Quella del 24 dicembre fu una Vigilia memorabile. Seduto insieme alla svariata umanità della Stazione, nella grande tavolata della Caritas al centro della sala d'aspetto, era un orgoglioso e impettito. Mostrava il suo indumento nuovo, ridendo senza freni fra un brindisi e un altro. Gli sembrava di essere in una di quelle feste che la sua fantasia dipingeva tanto bene. C’era voluto poco per dimenticare quel crudele falò che aveva cancellato i poveri averi di stoffa. Così riprese a raccontare di quando metteva il cappotto sulle spalle e andava a godersi la vita.

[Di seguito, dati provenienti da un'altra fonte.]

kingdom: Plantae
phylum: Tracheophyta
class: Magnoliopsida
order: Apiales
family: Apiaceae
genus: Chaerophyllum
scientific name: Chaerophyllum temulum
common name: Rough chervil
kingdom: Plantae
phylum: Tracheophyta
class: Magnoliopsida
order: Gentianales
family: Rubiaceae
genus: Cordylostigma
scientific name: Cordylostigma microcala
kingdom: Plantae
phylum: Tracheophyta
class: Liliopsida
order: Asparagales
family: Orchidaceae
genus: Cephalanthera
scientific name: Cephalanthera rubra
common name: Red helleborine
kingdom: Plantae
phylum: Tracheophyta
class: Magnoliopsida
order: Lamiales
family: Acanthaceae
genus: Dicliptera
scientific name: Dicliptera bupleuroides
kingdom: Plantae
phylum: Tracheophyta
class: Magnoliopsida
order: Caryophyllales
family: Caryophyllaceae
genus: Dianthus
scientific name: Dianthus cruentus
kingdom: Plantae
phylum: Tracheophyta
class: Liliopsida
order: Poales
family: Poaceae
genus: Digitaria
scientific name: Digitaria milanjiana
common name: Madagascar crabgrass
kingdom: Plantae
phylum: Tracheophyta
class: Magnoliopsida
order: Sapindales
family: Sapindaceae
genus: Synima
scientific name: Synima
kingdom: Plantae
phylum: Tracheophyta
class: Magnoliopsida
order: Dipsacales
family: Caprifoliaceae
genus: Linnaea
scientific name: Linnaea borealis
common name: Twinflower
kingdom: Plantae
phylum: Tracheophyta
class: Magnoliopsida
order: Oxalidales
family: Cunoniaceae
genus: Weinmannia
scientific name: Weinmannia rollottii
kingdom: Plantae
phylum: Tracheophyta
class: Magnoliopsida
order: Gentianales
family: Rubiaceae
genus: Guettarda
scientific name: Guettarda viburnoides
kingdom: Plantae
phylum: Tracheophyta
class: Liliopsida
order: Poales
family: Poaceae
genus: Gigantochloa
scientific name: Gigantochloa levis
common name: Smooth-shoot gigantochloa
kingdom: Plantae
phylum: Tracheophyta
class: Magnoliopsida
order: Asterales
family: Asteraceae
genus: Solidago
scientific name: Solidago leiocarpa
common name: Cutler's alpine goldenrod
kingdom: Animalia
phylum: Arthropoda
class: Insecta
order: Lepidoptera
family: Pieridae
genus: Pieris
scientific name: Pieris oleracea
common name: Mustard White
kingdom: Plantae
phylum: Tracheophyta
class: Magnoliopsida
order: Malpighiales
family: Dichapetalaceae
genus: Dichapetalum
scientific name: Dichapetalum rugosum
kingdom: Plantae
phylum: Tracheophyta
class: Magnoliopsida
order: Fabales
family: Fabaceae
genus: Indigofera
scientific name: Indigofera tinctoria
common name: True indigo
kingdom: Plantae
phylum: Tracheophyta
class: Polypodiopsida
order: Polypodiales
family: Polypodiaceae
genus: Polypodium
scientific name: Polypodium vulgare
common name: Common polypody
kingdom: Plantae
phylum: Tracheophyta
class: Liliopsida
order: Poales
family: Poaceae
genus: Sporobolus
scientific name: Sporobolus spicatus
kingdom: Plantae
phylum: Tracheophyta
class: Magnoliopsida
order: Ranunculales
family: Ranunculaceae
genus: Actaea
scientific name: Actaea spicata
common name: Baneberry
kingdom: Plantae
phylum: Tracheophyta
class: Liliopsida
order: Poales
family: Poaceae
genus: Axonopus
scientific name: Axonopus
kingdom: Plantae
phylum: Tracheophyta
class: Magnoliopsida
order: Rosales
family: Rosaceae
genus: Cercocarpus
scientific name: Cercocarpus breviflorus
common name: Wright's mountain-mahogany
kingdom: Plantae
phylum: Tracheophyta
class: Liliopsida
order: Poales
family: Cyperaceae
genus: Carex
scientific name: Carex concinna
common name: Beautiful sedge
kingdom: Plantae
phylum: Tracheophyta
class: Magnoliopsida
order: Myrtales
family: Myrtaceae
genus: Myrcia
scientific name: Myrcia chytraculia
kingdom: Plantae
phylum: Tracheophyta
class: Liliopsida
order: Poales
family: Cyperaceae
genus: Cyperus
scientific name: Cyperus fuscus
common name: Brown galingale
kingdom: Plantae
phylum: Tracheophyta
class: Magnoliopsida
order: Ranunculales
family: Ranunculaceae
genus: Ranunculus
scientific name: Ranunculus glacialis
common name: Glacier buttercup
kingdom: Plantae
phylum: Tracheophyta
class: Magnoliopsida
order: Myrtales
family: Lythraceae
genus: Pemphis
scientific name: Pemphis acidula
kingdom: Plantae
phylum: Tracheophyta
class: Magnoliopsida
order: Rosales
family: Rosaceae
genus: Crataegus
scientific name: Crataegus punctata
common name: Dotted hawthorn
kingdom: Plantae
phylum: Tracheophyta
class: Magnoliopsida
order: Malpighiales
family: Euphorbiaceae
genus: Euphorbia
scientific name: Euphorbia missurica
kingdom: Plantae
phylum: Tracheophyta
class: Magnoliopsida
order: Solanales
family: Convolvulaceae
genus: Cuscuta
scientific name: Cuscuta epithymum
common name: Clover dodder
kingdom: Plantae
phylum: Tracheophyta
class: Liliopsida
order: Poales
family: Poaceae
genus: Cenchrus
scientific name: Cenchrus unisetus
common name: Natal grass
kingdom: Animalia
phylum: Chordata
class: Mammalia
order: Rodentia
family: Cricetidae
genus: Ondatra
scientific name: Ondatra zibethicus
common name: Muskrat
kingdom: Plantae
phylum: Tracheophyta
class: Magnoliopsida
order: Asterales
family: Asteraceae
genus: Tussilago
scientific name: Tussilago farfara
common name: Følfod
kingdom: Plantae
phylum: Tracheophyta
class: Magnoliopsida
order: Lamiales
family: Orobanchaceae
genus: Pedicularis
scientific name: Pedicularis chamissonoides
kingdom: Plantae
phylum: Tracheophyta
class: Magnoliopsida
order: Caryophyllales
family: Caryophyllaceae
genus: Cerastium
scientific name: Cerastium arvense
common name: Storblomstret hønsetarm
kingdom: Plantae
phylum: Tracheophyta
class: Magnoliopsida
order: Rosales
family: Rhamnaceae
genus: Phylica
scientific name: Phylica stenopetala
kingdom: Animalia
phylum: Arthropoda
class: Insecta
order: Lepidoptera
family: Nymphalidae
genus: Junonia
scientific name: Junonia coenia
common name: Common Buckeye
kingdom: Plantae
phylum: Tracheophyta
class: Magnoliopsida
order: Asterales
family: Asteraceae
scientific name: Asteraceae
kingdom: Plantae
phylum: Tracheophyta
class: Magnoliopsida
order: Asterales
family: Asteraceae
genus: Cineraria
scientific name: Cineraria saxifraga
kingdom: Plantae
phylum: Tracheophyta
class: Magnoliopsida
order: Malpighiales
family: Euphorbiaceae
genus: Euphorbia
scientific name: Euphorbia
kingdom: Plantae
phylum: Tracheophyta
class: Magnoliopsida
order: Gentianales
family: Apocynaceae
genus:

Quando tutto finì, di notte, coricato su una branda si mise a fissare il rosso vivo della stufa elettrica nel gabbiotto della polizia. Pensò che l’indomani, una volta tanto,  poteva non risistemare le sue mercanzie. Insomma sarebbe stato il caso di fare un giro col suo cappotto nuovo. Il mattino seguente il nostro Omero incominciò a camminare come da tempo non capitava, ma soprattutto lo fece al di fuori della stazione. Proprio il giorno di Natale vide Milano brillare di luci e stelle comete su grandi abeti, passò davanti a negozi ricchi di ogni ben di dio, seguì con lo sguardo auto così diverse dalla sua Cadillac e ammirò ragazze variopinte dai tacchi altissimi. Gli sembrava che tutti sorridessero ammirati per l’eleganza, per il suo bel paltò. Poi all'imbrunire, dopo un lungo cammino giunse di fronte al Naviglio, scese piano, piano le scalette per sedersi sulla sua panchina preferita. Non aveva voglia di tornare in stazione. Guardò l'acqua che camminava tra gli argini e  le luci dei lampioni riflessi. La temperatura era gelida, ma lui non sentiva freddo. Anzi quella notte fu speciale perché dopo tanto tempo riprovò il calore della serenità e la sensazione di essere  amato. Qualcosa che gli era mancato per più di 50 anni. Ma si sentiva anche stanco, molto stanco. Prima di addormentarsi, salutò con un sorriso e un cenno della mano quella bambola dagli occhi neri e i capelli ricci che ancora una volta era venuta a trovarlo. Poi Omero si addormentò per sempre, riconciliandosi finalmente con Mario.